Published on May 17th, 2010 | By: pwray@ceramics.org

Work done by University of Utah’s Nuclear Engineering Program and Scientific Computing and Imaging Institute has resulted an iPhone app that can display reactor core simulations for any reactor.

According to Shanjie Xiao, a postdoctoral fellow in nuclear engineering, “We can simulate any reactor with the simulation software package that we developed. We obtain information about the reactor core, such as the level of power being produced. We also can understand the distribution of reaction rates across the core, which gives us information about fuel use at any instant in time.”

Tatjana Jevremovic, director of the UNEP, described the app as “a phenomenal teaching tool.” She says it allows researchers “to look at existing nuclear power plants and predict the performance if we want to increase the power or prolong their life.”

Having said that, the NEP cautions that this capability can be downloaded at the iTunes store. There are actually two parts to the app. The first part, called ImageVis3D Mobile, was developed at Utah’s SCI, and is available as a download. It was originally developed for mobile imaging of CT and MRI scans.

The second part, not available to the public, was designed by Xiao and Xue Yang, another graduate student in nuclear engineering. They assembled a special ImageVis3D Mobile interface to display the results of reactor simulation software. They named the software AGENT – Arbitrary Geometry Neutron Transport.

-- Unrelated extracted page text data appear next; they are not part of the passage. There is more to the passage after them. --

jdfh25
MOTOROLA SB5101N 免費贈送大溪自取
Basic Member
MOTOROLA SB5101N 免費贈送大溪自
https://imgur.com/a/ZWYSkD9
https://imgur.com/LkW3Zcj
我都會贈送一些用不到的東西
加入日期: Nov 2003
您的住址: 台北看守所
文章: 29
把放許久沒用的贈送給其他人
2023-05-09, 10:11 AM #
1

Jevremovic says access to reactor core simulations are a relatively new and emerging way to address engineering issues.

“We simulate everything now on a computer,” Jevremovic says. “Computer technology has developed rapidly, and we can do calculations and simulations we could just dream of five years ago.”

The iPhone app “can visualize a vast amount of data you create by using the software simulation packages,” she says. “Humans react much better to what they see than just looking at some numbers.”

But some of this data is best kept out of the public domain. School officials say they are working on a secure way for nuclear engineers to share simulation data.